→ Task description:
Copy everything in the listing below word for word, apart from any images.

=-=-=-=-=

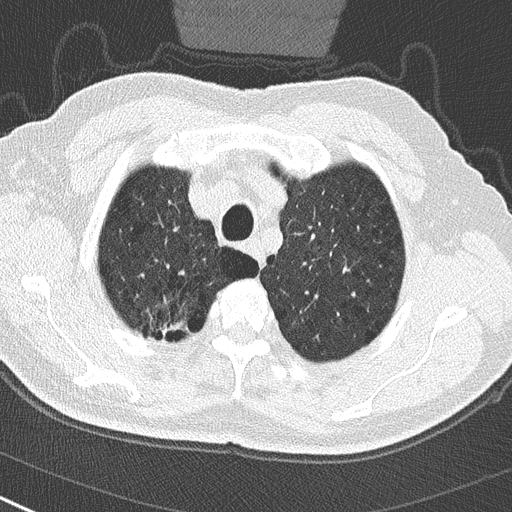
Low-dose screening chest CT, one axial slice. Position 244 of 290 along the scan axis. Reconstruction kernel B50f. 120 kVp. Lung window (W 1500 / L -600 HU). 512 × 512 image matrix, field of view 300 × 300 mm.
Outlined on this slice (outlined manually by an expert reader):
- lesion 1 (tumor, upper lobe of right lung): box from (x=154, y=309) to (x=187, y=337) px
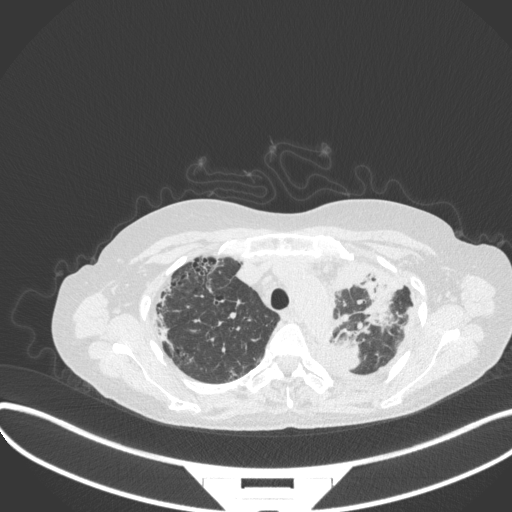
Chest CT, one axial slice; position 267 of 373 along the scan axis; lung window (W 1500 / L -600 HU); 1 mm slice thickness; 512 × 512 image matrix, field of view 400 × 400 mm. Patient: female, 56 years. Case-level facts recorded for this patient, not image findings: clinical TNM (as recorded): T1 N0 M0.
Outlined on this slice (bounding box drawn by a radiologist):
- lung tumour (recorded histology: adenocarcinoma): bounding box <326,328,369,377> (left, top, right, bottom; pixels)
- lung tumour (recorded histology: adenocarcinoma): <355,261,403,324>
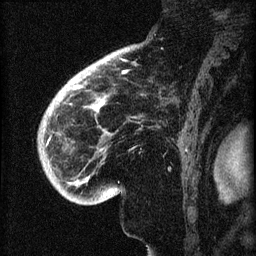
Breast MRI (dynamic contrast-enhanced), one sagittal slice. Slice 51 of 60 in the series (ordered by position). Dynamic contrast-enhanced series, image 2 of 3 at this slice position (ordered by acquisition). 1.5 T. TE 4.2 ms, TR 8.2 ms. 256 × 256 image matrix, field of view 180 × 180 mm. Patient: female, 71 years.
Outlined on this slice (semi-automatically segmented with operator editing):
- analysis volume of interest (the breast-tissue region the enhancement analysis was run in; not a lesion): bounding box [x1, y1, x2, y2] px = [40, 72, 144, 196]
- tumour enhancement mask (voxels above the 70 % enhancement threshold inside the analysis volume of interest): [46, 80, 100, 146]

=-=-=-=-=

→ Task solution:
Low-dose screening chest CT, one axial slice. Position 244 of 290 along the scan axis. Reconstruction kernel B50f. 120 kVp. Lung window (W 1500 / L -600 HU). 512 × 512 image matrix, field of view 300 × 300 mm.
Outlined on this slice (outlined manually by an expert reader):
- lesion 1 (tumor, upper lobe of right lung): box from (x=154, y=309) to (x=187, y=337) px
Chest CT, one axial slice; position 267 of 373 along the scan axis; lung window (W 1500 / L -600 HU); 1 mm slice thickness; 512 × 512 image matrix, field of view 400 × 400 mm. Patient: female, 56 years. Case-level facts recorded for this patient, not image findings: clinical TNM (as recorded): T1 N0 M0.
Outlined on this slice (bounding box drawn by a radiologist):
- lung tumour (recorded histology: adenocarcinoma): bounding box <326,328,369,377> (left, top, right, bottom; pixels)
- lung tumour (recorded histology: adenocarcinoma): <355,261,403,324>
Breast MRI (dynamic contrast-enhanced), one sagittal slice. Slice 51 of 60 in the series (ordered by position). Dynamic contrast-enhanced series, image 2 of 3 at this slice position (ordered by acquisition). 1.5 T. TE 4.2 ms, TR 8.2 ms. 256 × 256 image matrix, field of view 180 × 180 mm. Patient: female, 71 years.
Outlined on this slice (semi-automatically segmented with operator editing):
- analysis volume of interest (the breast-tissue region the enhancement analysis was run in; not a lesion): bounding box [x1, y1, x2, y2] px = [40, 72, 144, 196]
- tumour enhancement mask (voxels above the 70 % enhancement threshold inside the analysis volume of interest): [46, 80, 100, 146]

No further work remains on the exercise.